ACTION ITEM: For each line of the material, check for the string "depth"; then state how many lines had it, giving only the number.

[[ DATA PROVIDED open ]]

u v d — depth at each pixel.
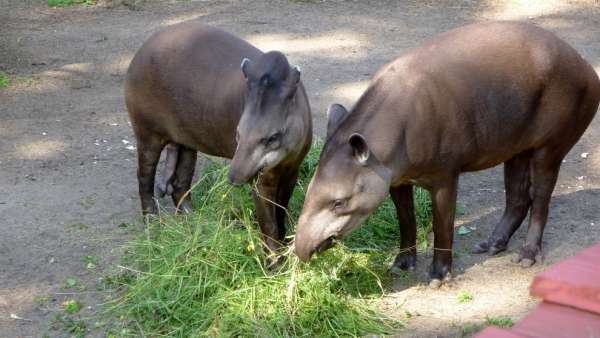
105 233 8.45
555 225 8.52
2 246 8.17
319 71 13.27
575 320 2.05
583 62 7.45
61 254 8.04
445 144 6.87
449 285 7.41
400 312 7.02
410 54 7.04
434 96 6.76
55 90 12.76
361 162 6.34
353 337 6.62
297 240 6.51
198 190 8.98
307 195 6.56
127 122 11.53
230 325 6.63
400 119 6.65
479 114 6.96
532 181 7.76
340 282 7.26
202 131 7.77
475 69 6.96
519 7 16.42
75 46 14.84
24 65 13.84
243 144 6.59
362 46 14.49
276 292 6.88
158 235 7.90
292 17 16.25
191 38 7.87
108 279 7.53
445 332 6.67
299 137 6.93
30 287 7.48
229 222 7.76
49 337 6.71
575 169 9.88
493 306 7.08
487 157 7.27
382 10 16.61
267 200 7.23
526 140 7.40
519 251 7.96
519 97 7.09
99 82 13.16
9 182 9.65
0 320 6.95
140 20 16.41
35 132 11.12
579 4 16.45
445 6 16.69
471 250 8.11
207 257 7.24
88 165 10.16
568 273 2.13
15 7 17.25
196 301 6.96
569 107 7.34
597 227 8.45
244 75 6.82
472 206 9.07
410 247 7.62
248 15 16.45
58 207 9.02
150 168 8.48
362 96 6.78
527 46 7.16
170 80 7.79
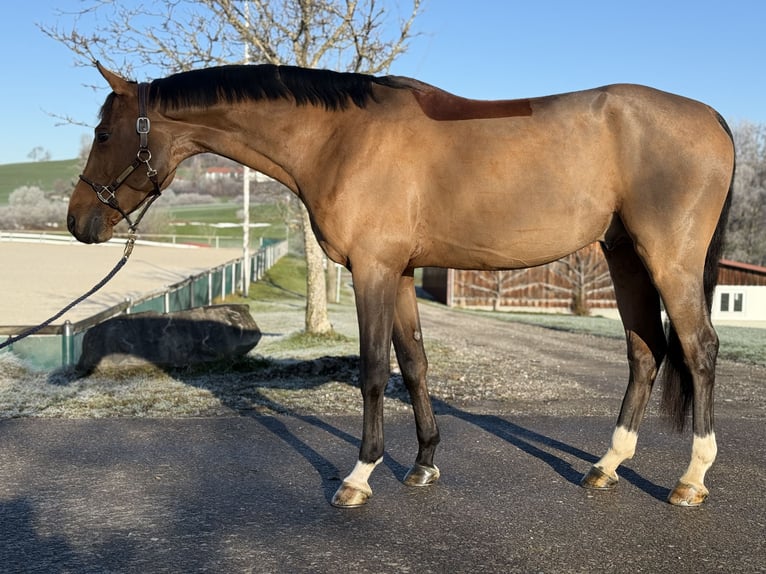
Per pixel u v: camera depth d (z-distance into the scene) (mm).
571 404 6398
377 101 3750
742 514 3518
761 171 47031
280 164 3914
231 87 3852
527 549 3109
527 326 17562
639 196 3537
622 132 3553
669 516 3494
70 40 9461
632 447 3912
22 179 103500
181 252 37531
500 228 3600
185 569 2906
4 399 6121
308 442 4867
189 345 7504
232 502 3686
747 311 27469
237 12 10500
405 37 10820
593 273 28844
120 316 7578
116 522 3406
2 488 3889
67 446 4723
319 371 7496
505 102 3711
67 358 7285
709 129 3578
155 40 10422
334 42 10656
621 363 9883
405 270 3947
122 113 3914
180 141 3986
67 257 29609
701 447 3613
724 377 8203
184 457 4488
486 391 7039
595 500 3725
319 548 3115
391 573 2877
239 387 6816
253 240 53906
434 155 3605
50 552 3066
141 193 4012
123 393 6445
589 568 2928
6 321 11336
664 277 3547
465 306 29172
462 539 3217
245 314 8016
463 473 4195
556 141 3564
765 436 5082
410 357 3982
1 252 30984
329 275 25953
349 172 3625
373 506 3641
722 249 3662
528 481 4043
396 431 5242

[[ DATA PROVIDED closed ]]
[[ DATA PROVIDED open ]]

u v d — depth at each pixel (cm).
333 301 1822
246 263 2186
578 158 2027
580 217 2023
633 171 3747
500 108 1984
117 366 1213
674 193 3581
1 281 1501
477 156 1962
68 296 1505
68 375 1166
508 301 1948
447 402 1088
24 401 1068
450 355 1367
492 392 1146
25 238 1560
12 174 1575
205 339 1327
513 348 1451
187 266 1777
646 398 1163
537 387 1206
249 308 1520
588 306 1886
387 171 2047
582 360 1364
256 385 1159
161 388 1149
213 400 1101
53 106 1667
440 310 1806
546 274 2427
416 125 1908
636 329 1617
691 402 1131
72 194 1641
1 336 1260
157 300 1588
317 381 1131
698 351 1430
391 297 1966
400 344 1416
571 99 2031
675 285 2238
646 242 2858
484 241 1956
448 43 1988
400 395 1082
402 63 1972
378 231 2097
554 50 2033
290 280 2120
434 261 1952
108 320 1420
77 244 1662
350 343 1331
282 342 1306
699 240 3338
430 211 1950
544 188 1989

[[ DATA PROVIDED closed ]]

RESPONSE: 3